Work to complete
Restate word for word the entries below, starting with the line with "left shoulder: (564, 494)" and continuing through the line with "left knee: (518, 524)". Include both of those lines and no others.

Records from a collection
******
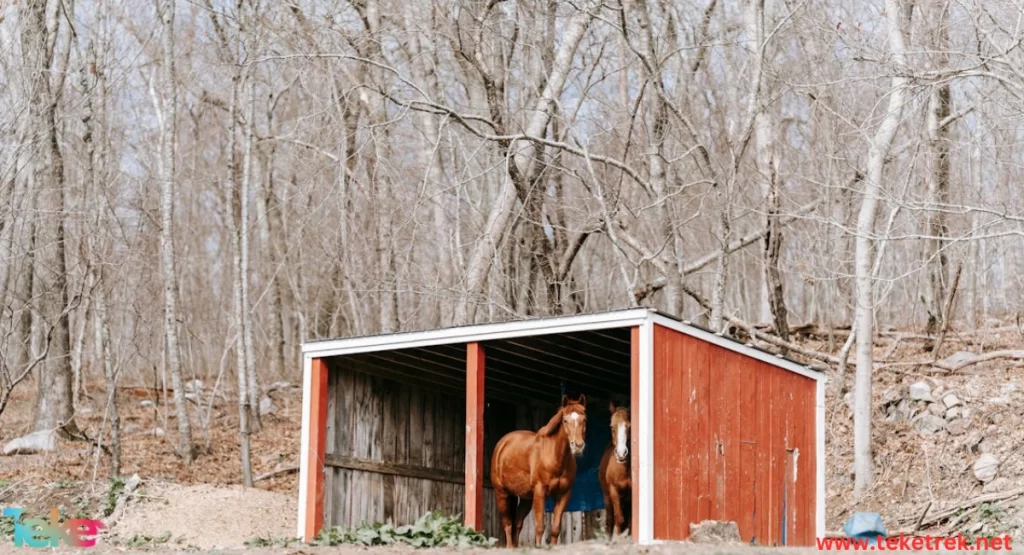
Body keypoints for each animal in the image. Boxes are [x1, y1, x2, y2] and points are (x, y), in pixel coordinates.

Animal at [489, 395, 589, 548]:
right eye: (565, 420)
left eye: (584, 419)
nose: (577, 446)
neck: (553, 456)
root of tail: (502, 443)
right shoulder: (540, 492)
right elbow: (540, 527)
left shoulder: (564, 494)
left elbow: (555, 528)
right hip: (502, 493)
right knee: (508, 523)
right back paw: (510, 547)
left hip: (526, 498)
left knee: (518, 524)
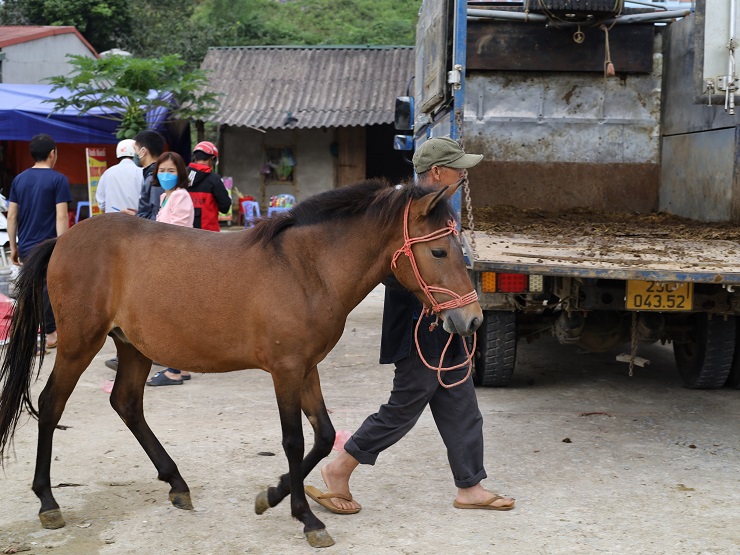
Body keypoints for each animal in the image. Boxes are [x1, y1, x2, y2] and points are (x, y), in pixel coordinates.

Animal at [0, 178, 482, 548]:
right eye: (439, 252)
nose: (471, 319)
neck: (307, 269)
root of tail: (64, 238)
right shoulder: (286, 371)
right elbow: (293, 441)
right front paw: (306, 518)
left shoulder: (307, 368)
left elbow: (324, 436)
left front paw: (272, 495)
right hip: (79, 344)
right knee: (52, 404)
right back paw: (48, 501)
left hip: (133, 346)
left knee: (126, 404)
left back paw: (176, 483)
******
Answer space
left shoulder: (564, 494)
left elbow: (555, 528)
right hip: (502, 493)
right knee: (508, 523)
right back paw: (510, 547)
left hip: (526, 498)
left knee: (518, 524)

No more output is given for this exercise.